Kiwisaver

It's Friday. Earwigging in a cafe I hear the unmistakable tones of financial chat wafting over the tables.

It's the day after Bill English's Budget and he seems to have upset a whole gaggle of coffee sippers. 

"I'm not putting my money in that KiwiSaver thing cos there's nothing free any more".

They're young, they're trendy and they look like students. 

Bill has just taken away $1,000 from each of them. Looks like a $5,000 problem brewing at just one table.

Wind back 24 hours. Thursday, budget day.

My mother sends a text. "No more KiwiSaver kick-start".  It dawns on me this is a text full of glee.

Wednesday morning she went to ANZ and opened a KiwiSaver.

On the cusp of retirement, there was an opportunity to get $1,000 and she finally got around to securing it.

Talk about cutting it fine. No one had any inkling of this announcement, but my mum will now be one of the last few New Zealanders to get a few bob out of Bill.

Yes, it was a sad week for those who haven't yet joined KiwiSaver.

Some will have parents who opened a plan early and got the kick-start, but many now feel like they're in the minority group who missed out.

As usual, the Government didn't present the change very well.

Neither have the media, or the funds management industry.

Everyone's sitting around worrying how to market a product that no longer has a free $1000 sign around its neck. 

For a 20-year-old student, here's what the Government needed to tell them; over the next 45 years we'll give you $23,000 to help with your retirement plan.

We used to give you $24,000.  It's only 4 per cent less, so 'get over it'.

Well, maybe that's not the best marketing slogan I've ever thought up, but it is succinct.

Of course for every $521 the government adds annually, you'll have to put in $1042 yourself. 

There is a burning desire to steer the Government and KiwiSaver managers back to the positive. Let's erect some marketing banners:

Government freebies – unless removed:

· 20 year olds - $23,000 free money

· 30 year olds - $18,000 free money

· 40 year olds - $13,000 free money

· 50 year olds - $7,800 free money

· 60 year olds - $2,600 free money

Bill has snaffled a sneaky $1,000 off new KiwiSavers, but you can hardly call the man miserable. He's handed out $2.5 billion in kick-starts.

For the cynics, yes, this money goes towards the fees these schemes cost. Managing money isn't a free game.

You'll pay fees the world-over and governments in other countries don't make contributions towards this. 

On that note, at some point in the future you can probably expect to see the annual $521 reduced or withdrawn.

It is not entirely realistic to expect a 20-year old to get $23,000. The message is simply to get what you can while it lasts. 

If we want to keep beating the marketing drums, employers need to step up and take a bow.

Your savings will be matched buck for buck, on 3 percent of your salary.

A quick spreadsheet for a 20-year-old, starting at $30,000 income and increasing $1000 a year for 45 years, will result in their employer putting in $70,000.

Are our coffee-sipping students really going to sulk over $1,000 when there's a possible $93,000 coming their way from the government and their boss?
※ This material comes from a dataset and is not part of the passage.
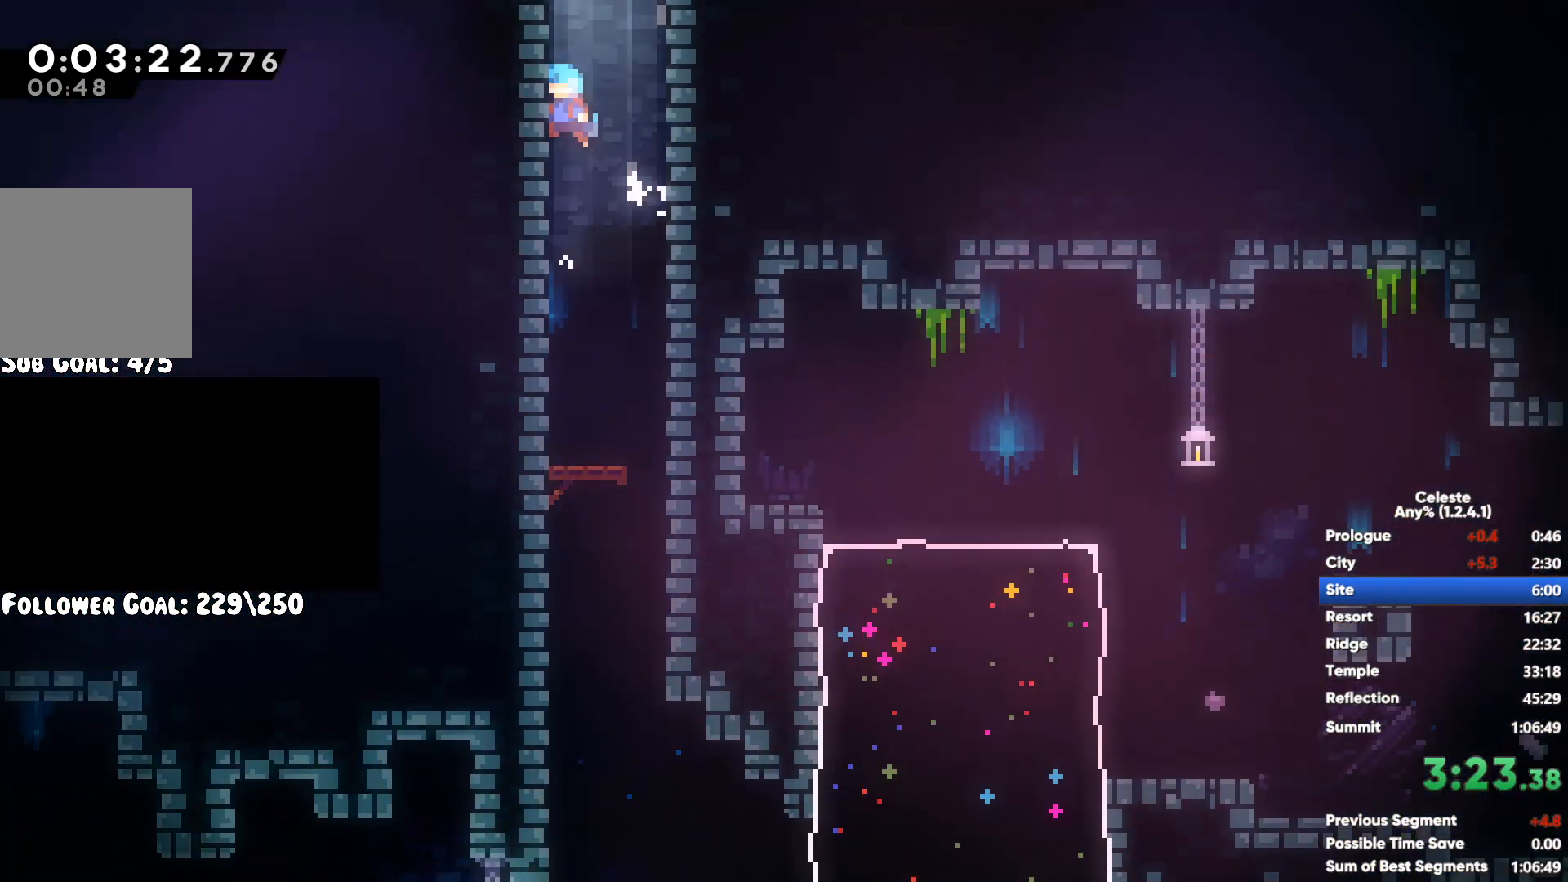
{"buttons": [], "left_stick": "right", "right_stick": "center", "events": [[33, "A", "up"], [33, "left_stick", "center"], [267, "left_stick", "right"]]}
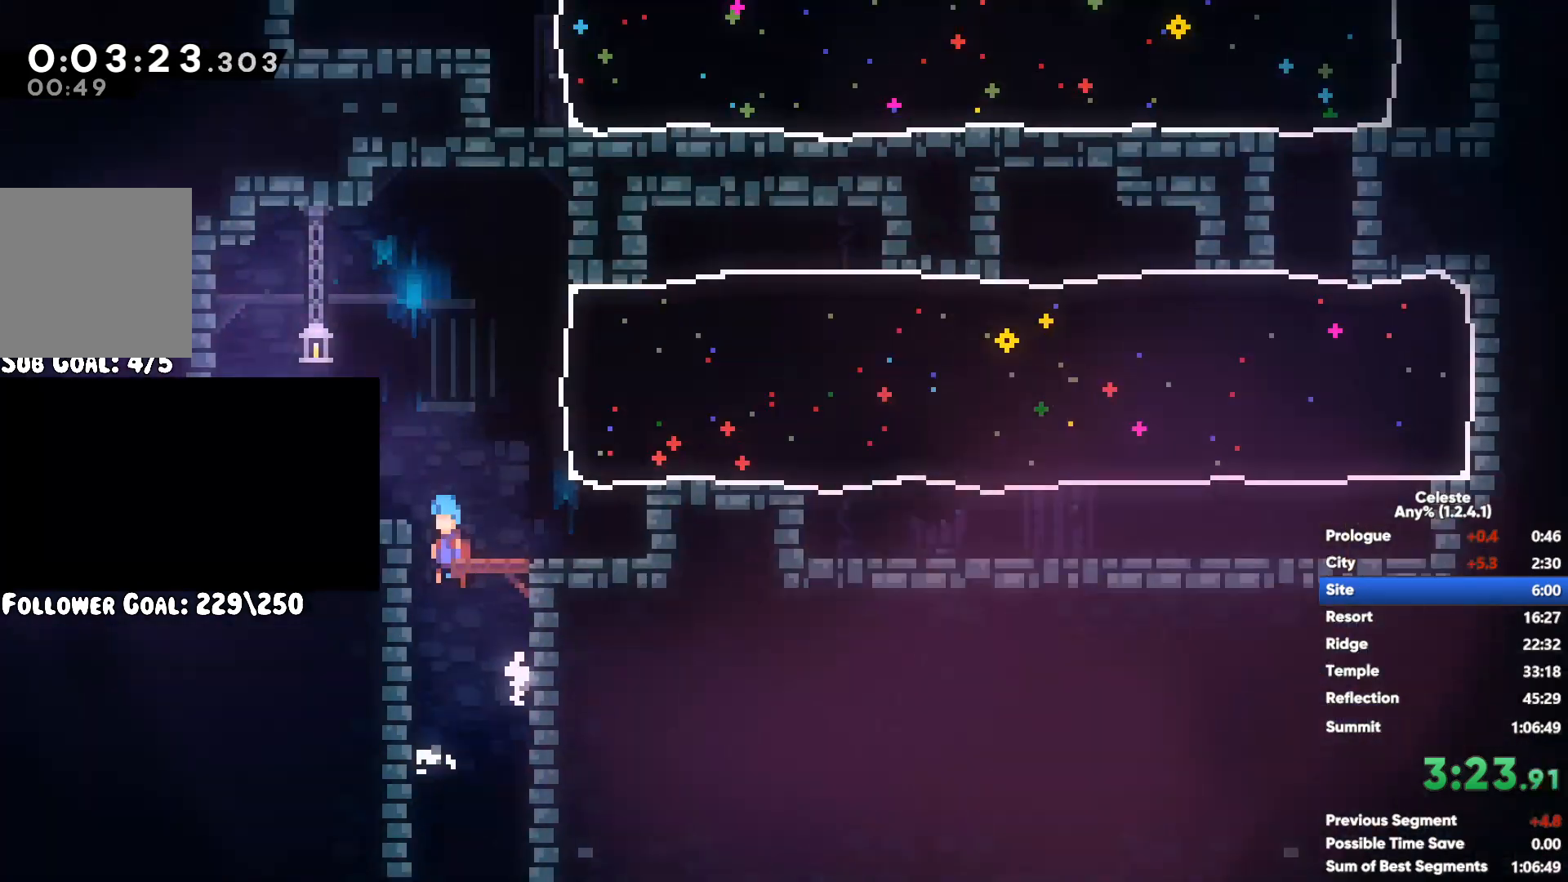
{"buttons": [], "left_stick": "up-right", "right_stick": "center", "events": [[33, "left_stick", "center"], [200, "left_stick", "right"], [250, "left_stick", "up-right"], [300, "X", "down"], [450, "X", "up"]]}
It's not their fault they didn't hear the message correctly on budget day – lets change the headlines and educate them. 

Finally, let's not forget the whole point of KiwiSaver. The investment returns.

The numbers will be erratic. Periods of negative returns will occur. Yet when things go well, they go very well.

Look at ANZ as a quick example.

Their Growth Fund is up 12 per cent a year over 5 years. That's a gain of 76 per cent (because it's compounded).

Over one year this fund is up 18 percent. There are many managers doing a sterling job in terms of performance.

While this is no guide to the future, it's certainly giving retirement pots a huge boost right now.

Janine Starks is a financial commentator with expertise in banking, personal finance and funds management. Opinions in this column represent her personal views. They are general in nature and are not a recommendation, opinion or guidance to any individuals in relation to acquiring or disposing of a financial product. Readers should not rely on these opinions and should always seek specific independent financial advice appropriate to their own individual circumstances.